Antananarivo, 18 Décembre, 7h30 – Madagascar soumis à un calendrier. La Communauté de développement de l’Afrique australe (SADC) entend suivre de très près l’évolution de la situation sur la Grande île et demande aux autorités malgaches de présenter, au plus tard le 28 février 2026, un rapport sur l’état de préparation au dialogue national ainsi qu’un projet de feuille de route.
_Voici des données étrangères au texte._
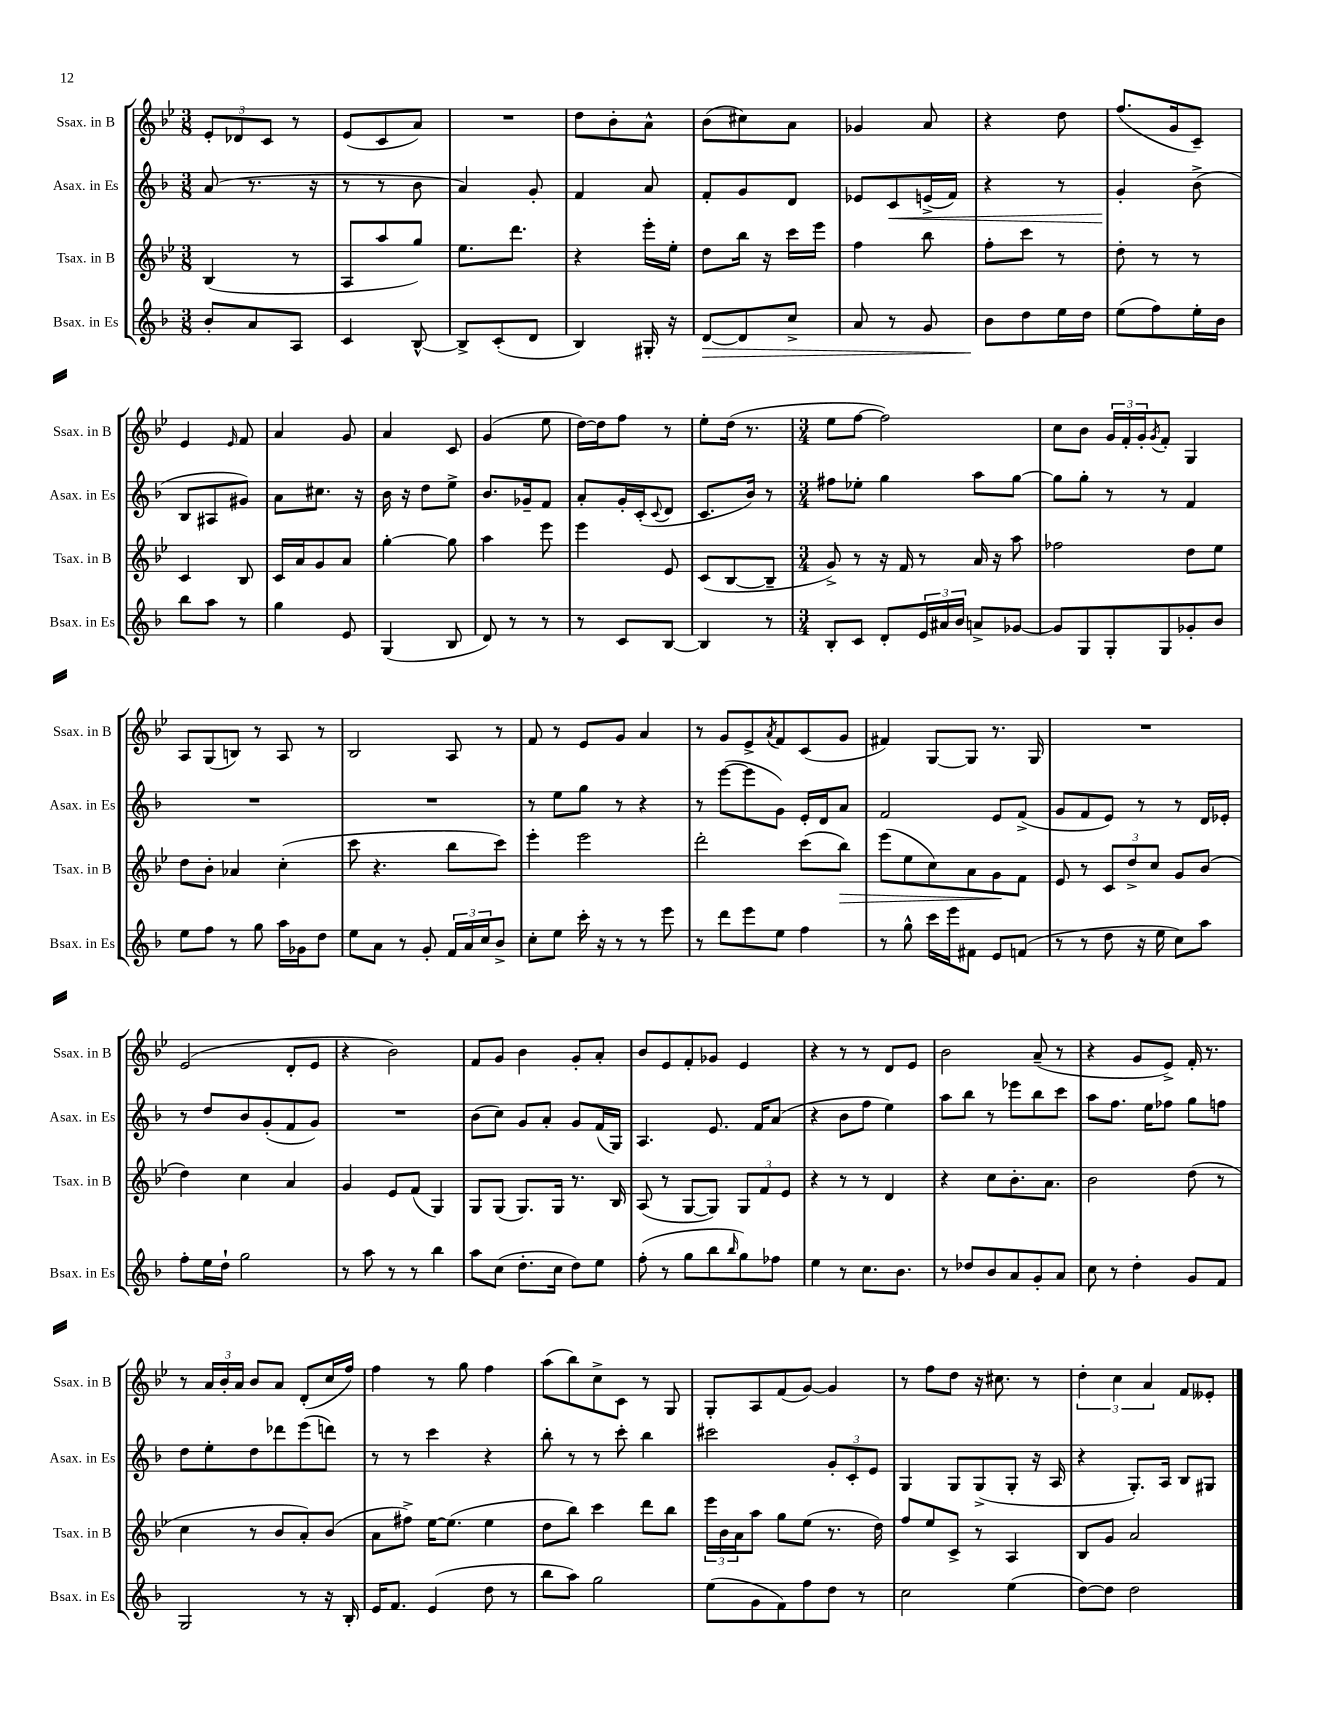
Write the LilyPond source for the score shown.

<<
\new StaffGroup <<
\new Staff = "s0" \with { instrumentName = "Ssax. in B" shortInstrumentName = "Ssax. in B" } {
    \clef treble \key bes \major \numericTimeSignature \time 3/8
    \tuplet 3/2 { ees'8-. des'8 c'8 } r8 |
    ees'8( c'8 a'8) |
    R4. |
    d''8 bes'8-. a'8-^ |
    bes'8( cis''8) a'8 |
    ges'4 a'8 |
    r4 d''8 |
    f''8.( g'16 c'8--) |
    ees'4 \grace { ees'16 } f'8 |
    a'4 g'8 |
    a'4 c'8 |
    g'4( ees''8 |
    d''16~) d''16 f''8 r8 |
    ees''8-. d''16( r8. |
    \numericTimeSignature \time 3/4 ees''8 f''8~ f''2) |
    c''8 bes'8 \tuplet 3/2 { g'16 f'16-. g'16-. } \acciaccatura { g'8 } f'8-. g4 |
    a8 g8( b8) r8 a8 r8 |
    bes2 a8 r8 |
    f'8 r8 ees'8 g'8 a'4 |
    r8 g'8 ees'8-> \acciaccatura { a'8 } f'8 c'8( g'8 |
    fis'4) g8~ g8 r8. g16 |
    R2. |
    ees'2( d'8-. ees'8 |
    r4 bes'2) |
    f'8 g'8 bes'4 g'8-. a'8-. |
    bes'8 ees'8 f'8-. ges'8 ees'4 |
    r4 r8 r8 d'8 ees'8 |
    bes'2 a'8--( r8 |
    r4 g'8 ees'8->) f'16-. r8. |
    r8 \tuplet 3/2 { a'16 bes'16-. a'16 } bes'8 a'8 d'8-.( c''16 f''16) |
    f''4 r8 g''8 f''4 |
    a''8( bes''8) c''8-> c'8 r8 g8 |
    g8-. a8 f'8( g'8~) g'4 |
    r8 f''8 d''8 r16 cis''8. r8 |
    \tuplet 3/2 { d''4-. c''4 a'4 } f'8 eeses'8-. \bar "|." |
}
\new Staff = "s1" \with { instrumentName = "Asax. in Es" shortInstrumentName = "Asax. in Es" } {
    \clef treble \key f \major \numericTimeSignature \time 3/8
    a'8( r8. r16 |
    r8 r8 bes'8 |
    a'4) g'8-. |
    f'4 a'8 |
    f'8-. g'8 d'8 |
    ees'8 c'8\< e'16->( f'16) |
    r4 r8 |
    g'4-.\! bes'8->( |
    bes8 ais8 gis'8) |
    a'8 cis''8. r16 |
    bes'16 r16 d''8 e''8-> |
    bes'8. ges'16-- f'8 |
    a'8-. g'16-. c'16-.( \appoggiatura { c'8 } d'8 |
    c'8. bes'16) r8 |
    \numericTimeSignature \time 3/4 fis''8 ees''8-. g''4 a''8 g''8~ |
    g''8 g''8-. r8 r8 f'4 |
    R2. |
    R2. |
    r8 e''8 g''8 r8 r4 |
    r8 e'''8~( e'''8 g'8) e'16-. d'16 a'8 |
    f'2 e'8 f'8->( |
    g'8 f'8 e'8) r8 r8 d'16 ees'16-. |
    r8 d''8 bes'8 g'8-.( f'8 g'8) |
    R2. |
    bes'8( c''8) g'8 a'8-. g'8 f'16( g16) |
    a4. e'8. f'16 a'8( |
    r4 bes'8 f''8 e''4) |
    a''8 bes''8 r8 ees'''8 bes''8 c'''8 |
    a''8 f''8. e''16 fes''8 g''8 f''8 |
    d''8 e''8-. d''8 des'''8 e'''8( d'''8) |
    r8 r8 c'''4 r4 |
    bes''8-. r8 r8 c'''8-. bes''4 |
    cis'''2 \tuplet 3/2 { g'8-. c'8-. e'8 } |
    g4 g8 g8->( g8-. r16 a16 |
    r4 g8.-.) a16 bes8 gis8 \bar "|." |
}
\new Staff = "s2" \with { instrumentName = "Tsax. in B" shortInstrumentName = "Tsax. in B" } {
    \clef treble \key bes \major \numericTimeSignature \time 3/8
    bes4( r8 |
    a8 a''8 g''8) |
    ees''8. d'''8. |
    r4 ees'''16-. ees''16-. |
    d''8 bes''16 r16 c'''16 ees'''16 |
    f''4 bes''8 |
    f''8-. c'''8 r8 |
    d''8-. r8 r8 |
    c'4 bes8 |
    c'16 a'16 g'8 a'8 |
    g''4~-. g''8 |
    a''4 ees'''8 |
    ees'''4 ees'8 |
    c'8( bes8~ bes8-- |
    \numericTimeSignature \time 3/4 g'8->) r8 r16 f'16 r8 a'16 r16 a''8 |
    fes''2 d''8 ees''8 |
    d''8 bes'8-. aes'4 c''4-.( |
    c'''8 r4. bes''8 c'''8) |
    ees'''4-. ees'''2 |
    d'''2-. c'''8( bes''8\>) |
    ees'''8( ees''8 c''8) a'8 g'8\! f'8 |
    ees'8 r8 \tuplet 3/2 { c'8 d''8-> c''8 } g'8 bes'8( |
    d''4) c''4 a'4 |
    g'4 ees'8 f'8( g4) |
    g8 g8( g8.) g16 r8. bes16 |
    a8( r8 g8~ g8) \tuplet 3/2 { g8 f'8 ees'8 } |
    r4 r8 r8 d'4 |
    r4 c''8 bes'8.-. a'8. |
    bes'2 d''8( r8 |
    c''4 r8 bes'8 a'8-.) bes'8( |
    a'8 fis''8->) ees''16~ ees''8.( ees''4 |
    d''8 bes''8) c'''4 d'''8 bes''8 |
    \tuplet 3/2 { ees'''16 bes'16 a'16 } a''8 g''8 ees''8( r8. d''16) |
    f''8 ees''8 c'8-> r8 a4 |
    bes8 g'8 a'2 \bar "|." |
}
\new Staff = "s3" \with { instrumentName = "Bsax. in Es" shortInstrumentName = "Bsax. in Es" } {
    \clef treble \key f \major \numericTimeSignature \time 3/8
    bes'8-. a'8 a8 |
    c'4 bes8~-^ |
    bes8-> c'8-.( d'8 |
    bes4) gis16-. r16 |
    d'8~\> d'8 c''8-> |
    a'8 r8 g'8 |
    bes'8\! d''8 e''16 d''16 |
    e''8( f''8) e''16-. bes'16 |
    bes''8 a''8 r8 |
    g''4 e'8 |
    g4( bes8 |
    d'8) r8 r8 |
    r8 c'8 bes8~ |
    bes4 r8 |
    \numericTimeSignature \time 3/4 bes8-. c'8 d'8-. \tuplet 3/2 { e'16 ais'16 bes'16 } a'8-> ges'8~ |
    ges'8 g8 g8-. g8 ges'8-. bes'8 |
    e''8 f''8 r8 g''8 a''16 ges'16 d''8 |
    e''8 a'8 r8 g'8-. \tuplet 3/2 { f'16 a'16 c''16 } bes'8-> |
    c''8-. e''8 c'''16-. r16 r8 r8 e'''8 |
    r8 d'''8 e'''8 e''8 f''4 |
    r8 g''8-^ c'''16 e'''16 fis'8 e'8 f'8( |
    r8 r8 d''8 r16 e''16 c''8) a''8 |
    f''8-. e''16 d''16-! g''2 |
    r8 a''8 r8 r8 bes''4 |
    a''8 c''8( d''8.-. c''16 d''8) e''8 |
    f''8-.( r8 g''8 bes''8 \grace { bes''16 } g''8) fes''8 |
    e''4 r8 c''8. bes'8. |
    r8 des''8 bes'8 a'8 g'8-. a'8 |
    c''8 r8 d''4-. g'8 f'8 |
    g2 r8 r16 bes16-. |
    e'16 f'8. e'4( d''8 r8 |
    bes''8 a''8) g''2 |
    e''8( g'8 f'8) f''8 d''8 r8 |
    c''2 e''4( |
    d''8~) d''8 d''2 \bar "|." |
}
>>
>>
\layout { \context { \Score \remove "Bar_number_engraver" } }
Des mises à jour devraient également être soumises tous les trois mois, en mai, en août et en novembre, au président de l’Organe de la SADC sur la politique, la défense et la coopération en matière de sécurité .
Un Sommet extraordinaire des chefs d’Etat et de gouvernement de la SADC s’est tenu lundi pour examiner la situation à Madagascar sur la base du rapport de la mission technique d’établissement des faits qui s’est déroulée du 19 au 26 octobre 2025. Le Colonel Michael Randrianirina, président de la Refondation de la République de Madagascar a participé à ce Sommet au cours duquel ses pairs lui ont recommandé d’“initier un dialogue national inclusif, piloté et conduit par les Malgaches durant la période de transition, afin de préparer la tenue de nouvelles élections et de faciliter le retour pacifique des exilés politiques”.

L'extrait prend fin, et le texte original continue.